Countries with highest consumption coutries in various food categories
food_consumption %>%
group_by(food_category) %>%
slice_max(consumption, n = 10) %>%
mutate(country = fct_reorder(country, consumption)) %>%
ungroup() %>%
ggplot(aes(consumption, country)) +
geom_col(aes(fill = food_category), show.legend = F) +
facet_wrap(~food_category, scales = "free") +
labs(title = "Countries with highest consumption coutries in various food categories",
x = "food consumption",
y = "")
Most CO2 emmission coutries in various food categories
On the similar lines, we can see which countries have highest co2 emissions in various food categories.
food_consumption %>%
group_by(food_category) %>%
slice_max(co2_emmission, n = 10) %>%
mutate(country = fct_reorder(country, co2_emmission)) %>%
ungroup() %>%
ggplot(aes(co2_emmission, country)) +
geom_col(aes(fill = food_category), show.legend = F) +
facet_wrap(~food_category, scales = "free") +
labs(title = "Most CO2 emmission coutries in various food categories",
y = "")
Nothing strange here, As there is a linear relationship between food consumption and co2 emissions, hence same countries appear here also on top.

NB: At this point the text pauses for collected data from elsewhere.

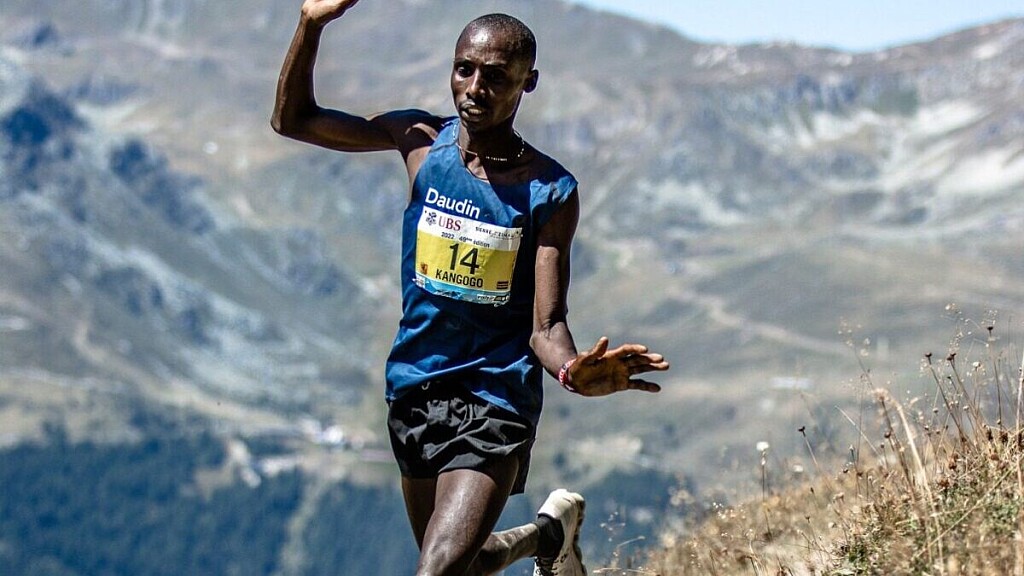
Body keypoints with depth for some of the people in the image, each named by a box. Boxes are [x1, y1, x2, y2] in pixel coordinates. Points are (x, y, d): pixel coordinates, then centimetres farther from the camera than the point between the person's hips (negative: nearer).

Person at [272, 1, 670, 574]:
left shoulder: (550, 192, -12)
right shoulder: (421, 141, -3)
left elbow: (546, 327, -14)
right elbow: (292, 119, 4)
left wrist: (575, 371, -39)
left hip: (496, 398, -5)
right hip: (414, 386, 5)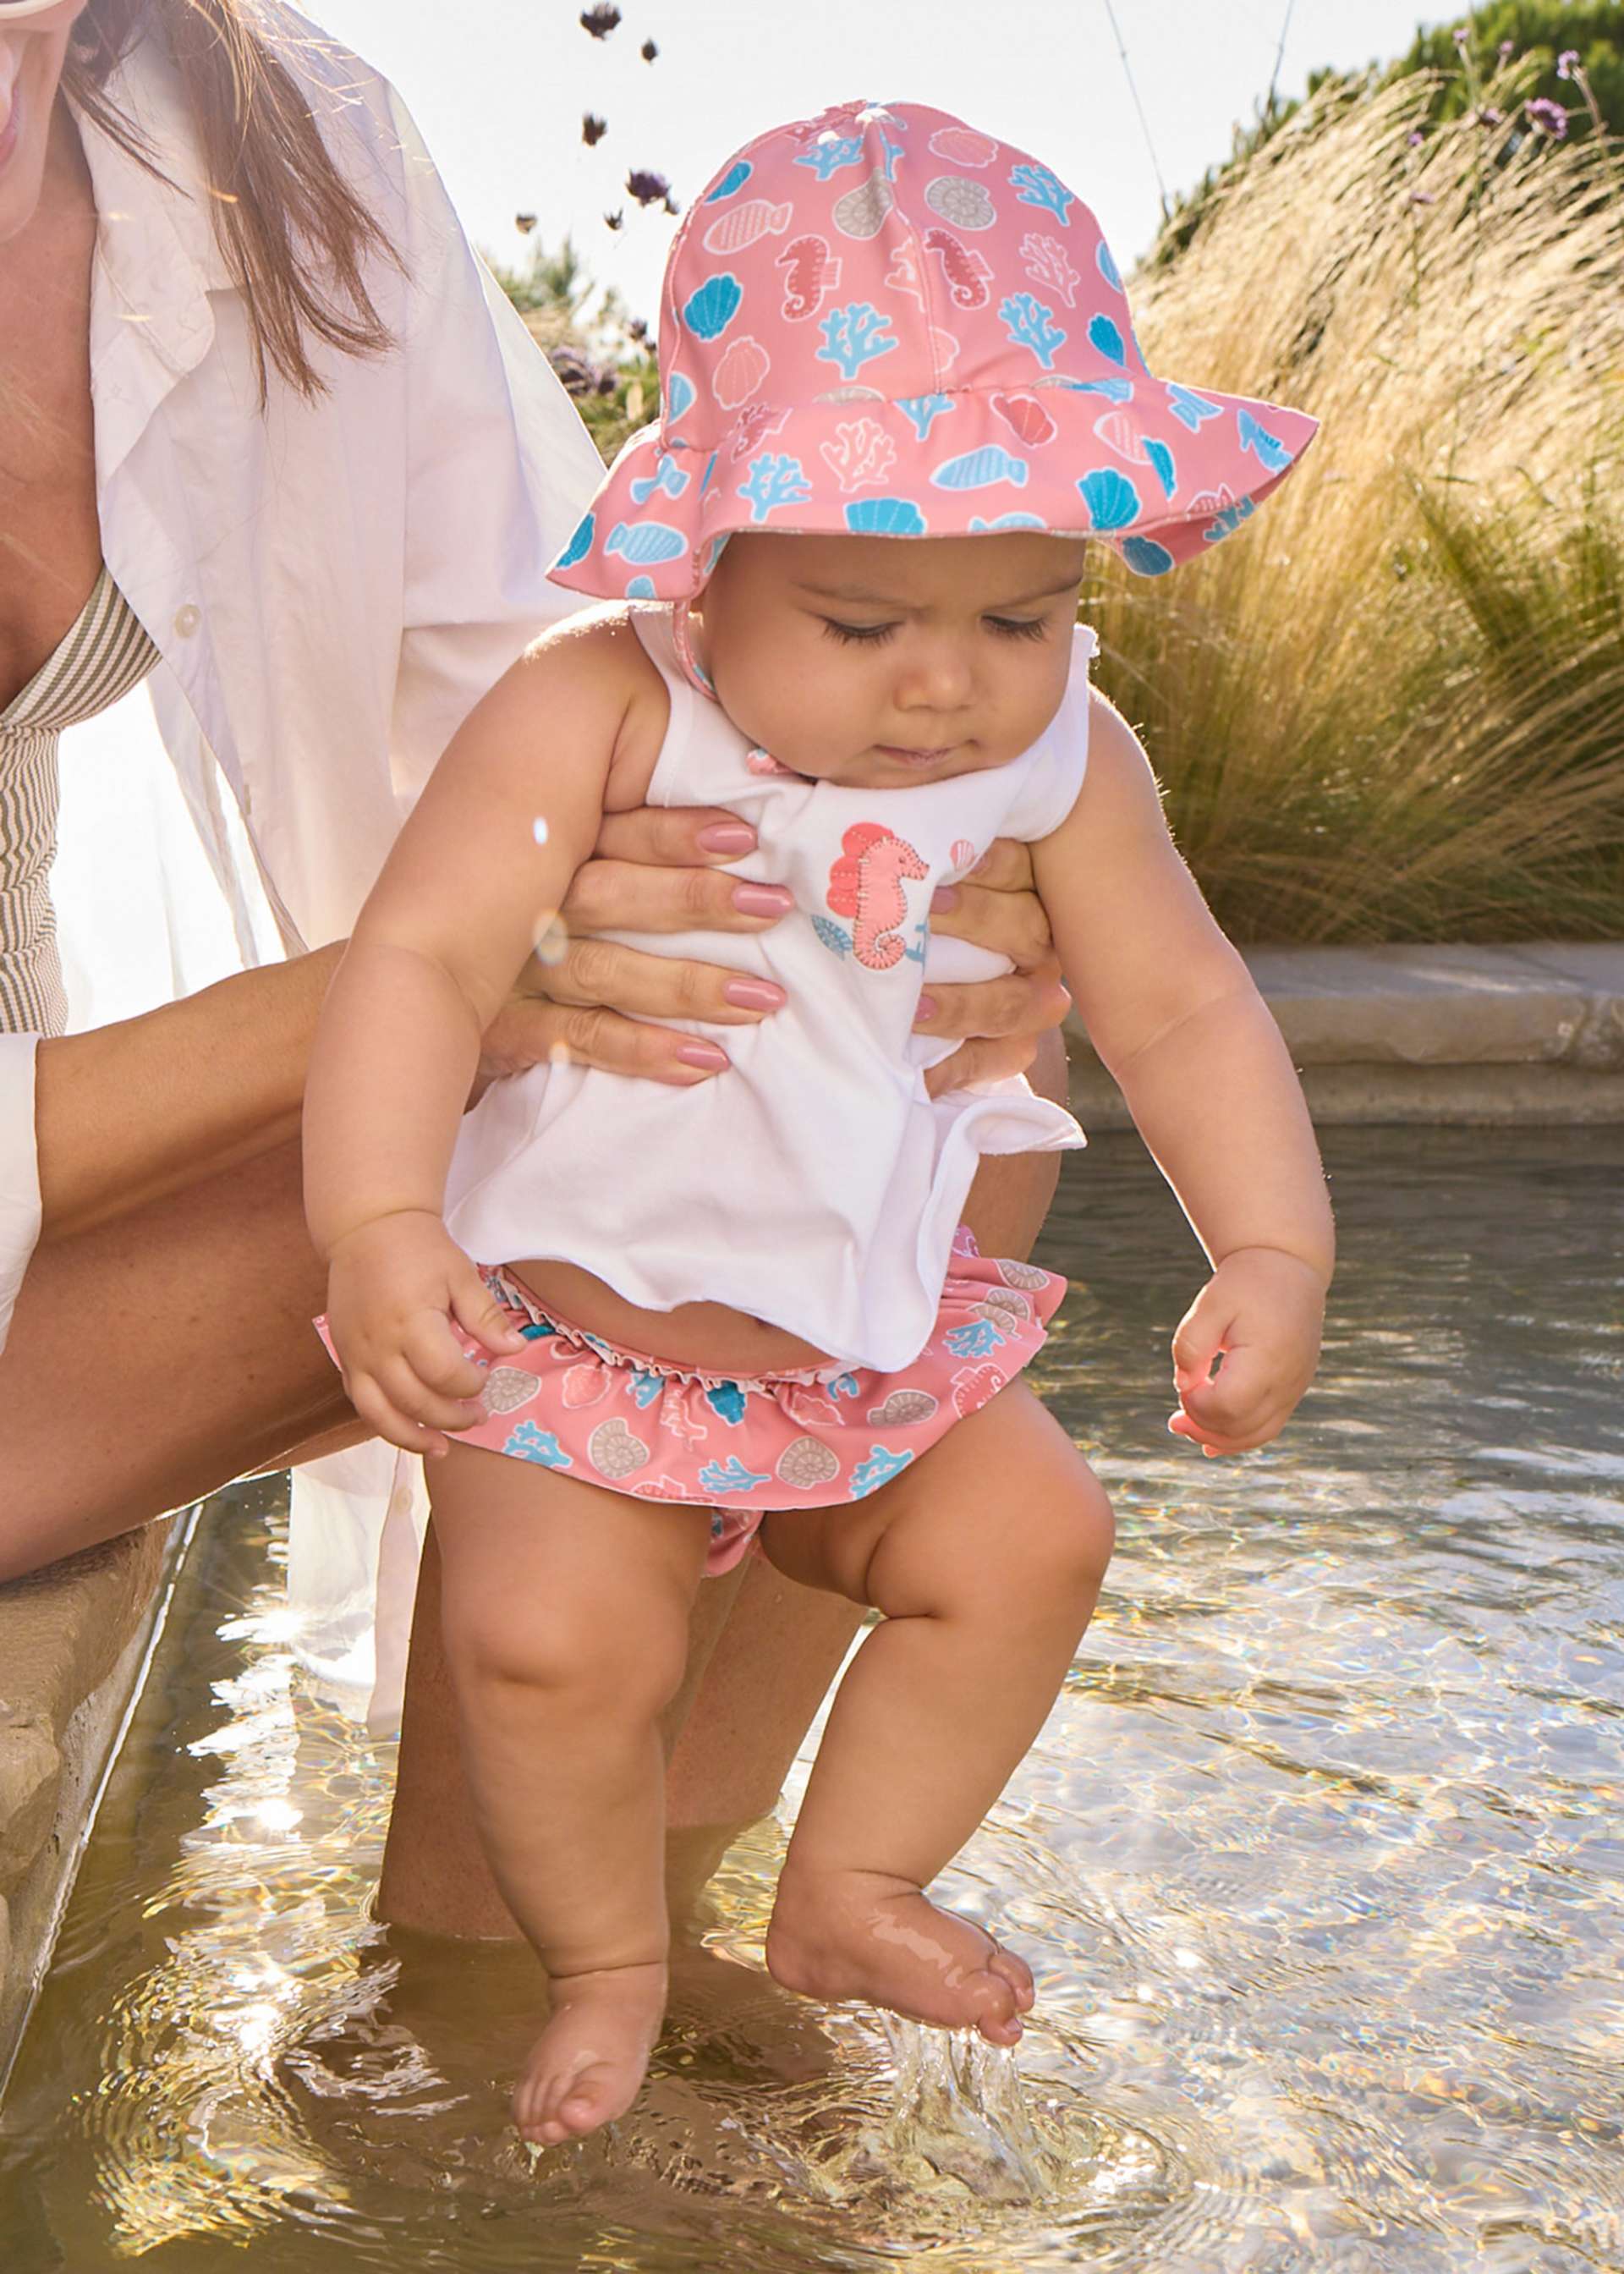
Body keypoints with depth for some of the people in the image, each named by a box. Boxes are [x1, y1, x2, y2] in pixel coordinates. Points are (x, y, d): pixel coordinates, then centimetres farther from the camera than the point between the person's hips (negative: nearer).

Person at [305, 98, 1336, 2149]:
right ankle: (606, 1956, 9)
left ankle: (848, 1891, 15)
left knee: (1032, 1533, -8)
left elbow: (1181, 1007, -1)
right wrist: (379, 1227, -41)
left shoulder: (1059, 765, -8)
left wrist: (1274, 1248, -14)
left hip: (871, 1344, 5)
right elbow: (420, 959, -26)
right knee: (555, 1634, -22)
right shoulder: (593, 712, -21)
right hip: (571, 1341, -4)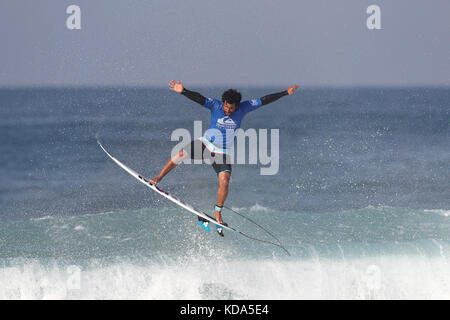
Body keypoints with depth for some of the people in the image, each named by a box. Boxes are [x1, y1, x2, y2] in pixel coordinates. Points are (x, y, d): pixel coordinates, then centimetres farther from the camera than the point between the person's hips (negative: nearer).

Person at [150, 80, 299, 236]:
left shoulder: (243, 108, -9)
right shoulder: (215, 105, -15)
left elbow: (264, 101, -5)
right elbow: (199, 99, -30)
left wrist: (285, 93, -3)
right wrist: (183, 91, -47)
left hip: (224, 153, 0)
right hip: (206, 144, 0)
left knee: (224, 182, -16)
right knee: (181, 154, -16)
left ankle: (217, 213, 2)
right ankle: (158, 179, 3)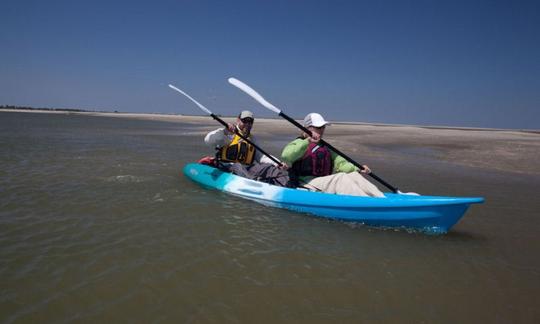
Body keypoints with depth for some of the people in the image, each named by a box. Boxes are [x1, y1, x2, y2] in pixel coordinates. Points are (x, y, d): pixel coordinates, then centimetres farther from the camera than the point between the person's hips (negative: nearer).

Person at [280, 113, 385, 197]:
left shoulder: (325, 147, 25)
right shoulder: (299, 143, 3)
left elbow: (340, 163, 14)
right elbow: (286, 156, -20)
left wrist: (357, 168, -5)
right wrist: (307, 141, -28)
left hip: (326, 182, 7)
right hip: (307, 185, -7)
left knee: (353, 175, -15)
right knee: (341, 177, -27)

Finally, we would like to see animal and non-animal category wise distribution of both food consumption and co2 emission.
food_consumption %>%
select(Animal_Category, consumption, co2_emmission) %>%
pivot_longer(2:3, names_to = "feature", values_to = "value") %>%
ggplot(aes(value, fill = Animal_Category, color = Animal_Category)) +
geom_density(alpha = 0.4) +
scale_x_log10() +
facet_wrap(~feature, nrow = 2)
Okay..! We did it..!!! In this post, we saw how we can use different data exploration techniques to understand our data better. We also saw how simple two sample t-test can be used to confirm a hypothesis. We saw a neat and tidy approach to run multiple statistical test simultaneously on many tibbles.
I hope this helps. Thank you so much for reading. See you again in the next post..!!